Abstract

Placenta-specific protein 1 (PLAC1) is inversely associated with survival in several types of cancer. However, whether PLAC1 is involved in the progression of cervical cancer (CC) remains to be elucidated. Therefore, the present study aimed to evaluate the prognostic role of PLAC1 in CC by determining the relationship between clinicopathological factors, PLAC1 gene expression and survival prognosis using univariate and multivariate Cox proportional-hazards regression analyses. Similarly, Kaplan-Meier curves were evaluated with the log-rank test. Subsequently, gene set enrichment analysis was performed to compare the high- and low-PLAC1 expression phenotypes. Functional studies were further conducted in PLAC1-overexpressing HeLa cells and PLAC1-silenced MS751 cells, and western blotting was performed to determine whether PLAC1 promoted CC progression via epithelial-mesenchymal transition (EMT).

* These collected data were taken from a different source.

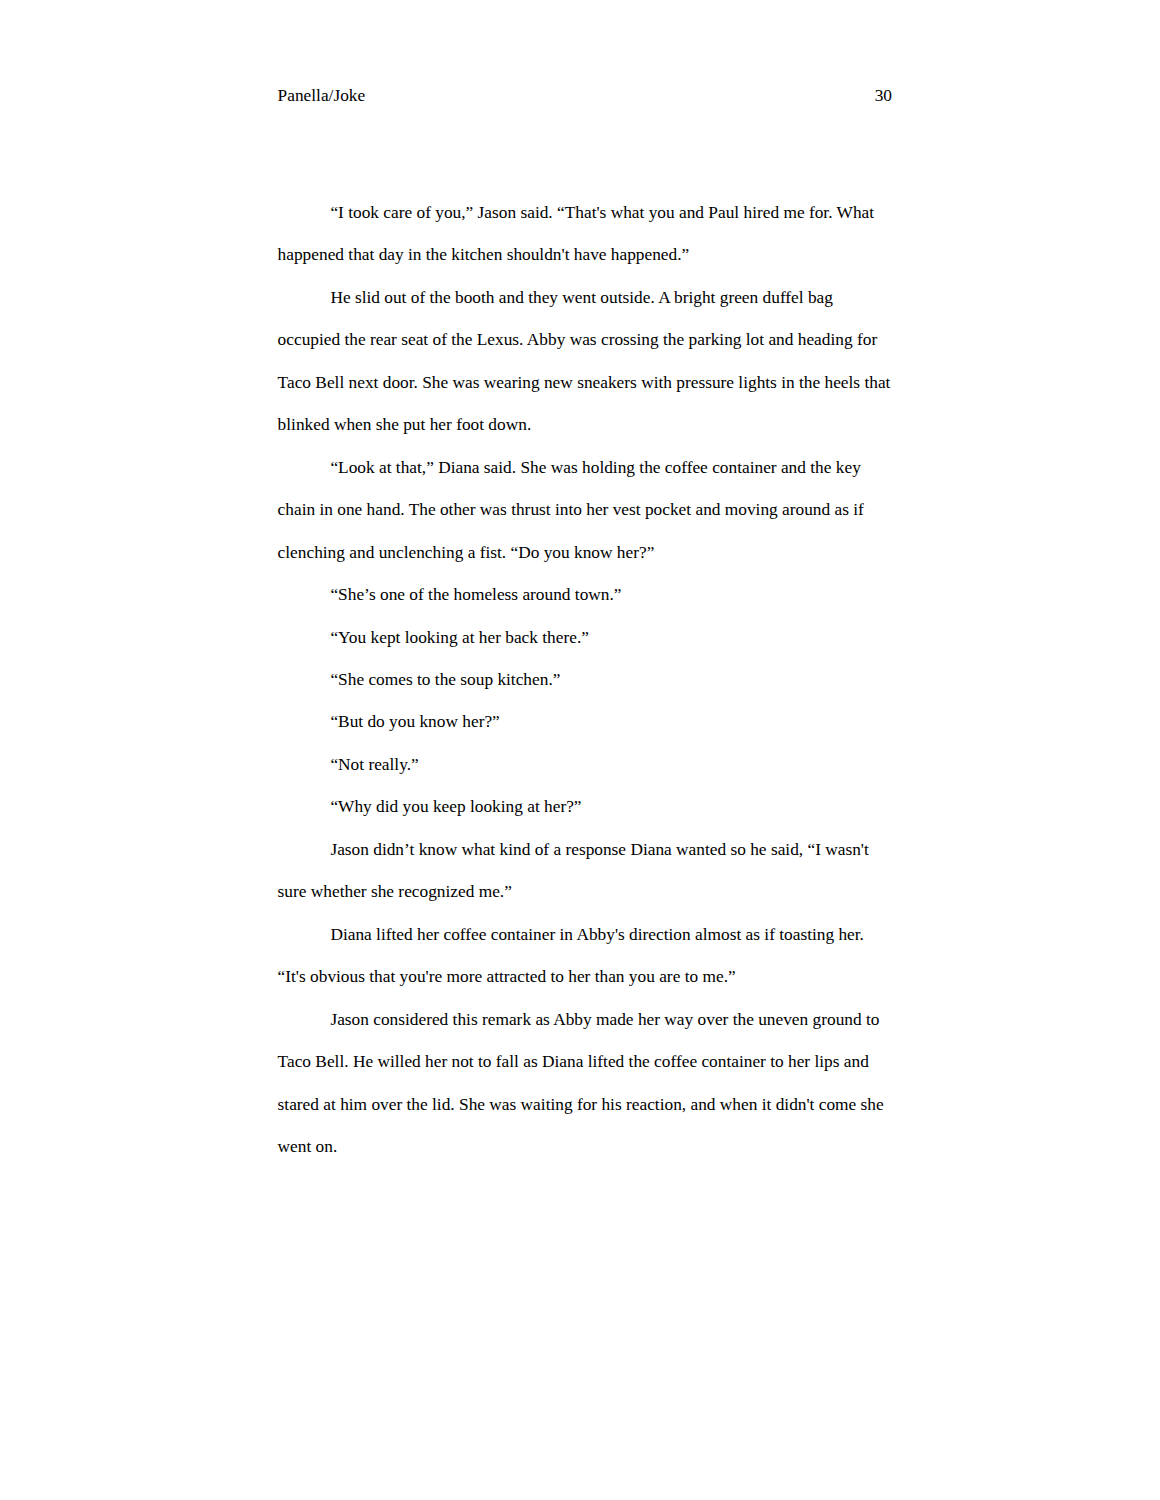Panella/Joke
30
“I took care of you,” Jason said. “That's what you and Paul hired me for. What happened that day in the kitchen shouldn't have happened.”
He slid out of the booth and they went outside. A bright green duffel bag occupied the rear seat of the Lexus. Abby was crossing the parking lot and heading for Taco Bell next door. She was wearing new sneakers with pressure lights in the heels that blinked when she put her foot down.
“Look at that,” Diana said. She was holding the coffee container and the key chain in one hand. The other was thrust into her vest pocket and moving around as if clenching and unclenching a fist. “Do you know her?”
“She’s one of the homeless around town.”
“You kept looking at her back there.”
“She comes to the soup kitchen.”
“But do you know her?”
“Not really.”
“Why did you keep looking at her?”
Jason didn’t know what kind of a response Diana wanted so he said, “I wasn't sure whether she recognized me.”
Diana lifted her coffee container in Abby's direction almost as if toasting her. “It's obvious that you're more attracted to her than you are to me.”
Jason considered this remark as Abby made her way over the uneven ground to Taco Bell. He willed her not to fall as Diana lifted the coffee container to her lips and stared at him over the lid. She was waiting for his reaction, and when it didn't come she went on.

The findings demonstrated that high expression of PLAC1 was associated with American Joint Committee on Cancer metastasis pathological score and suggested a poor overall survival. ‘mTOR complex 1 signaling’, ‘interferon α response’ and ‘hypoxia’ were differentially enriched in the high-PLAC1 phenotype. Furthermore, PLAC1 promoted the invasion of CC cells in vitro. E-cadherin expression was decreased in the PLAC1-overexpressing cells, accompanied by increased expression of the mesenchymal markers, Vimentin, MMP2 and Slug, and the opposite effects were observed in PLAC1-silenced cells. Taken together, the present results indicated that high expression of PLAC1 was associated with poor survival and PLAC1 promoted metastasis via EMT in CC.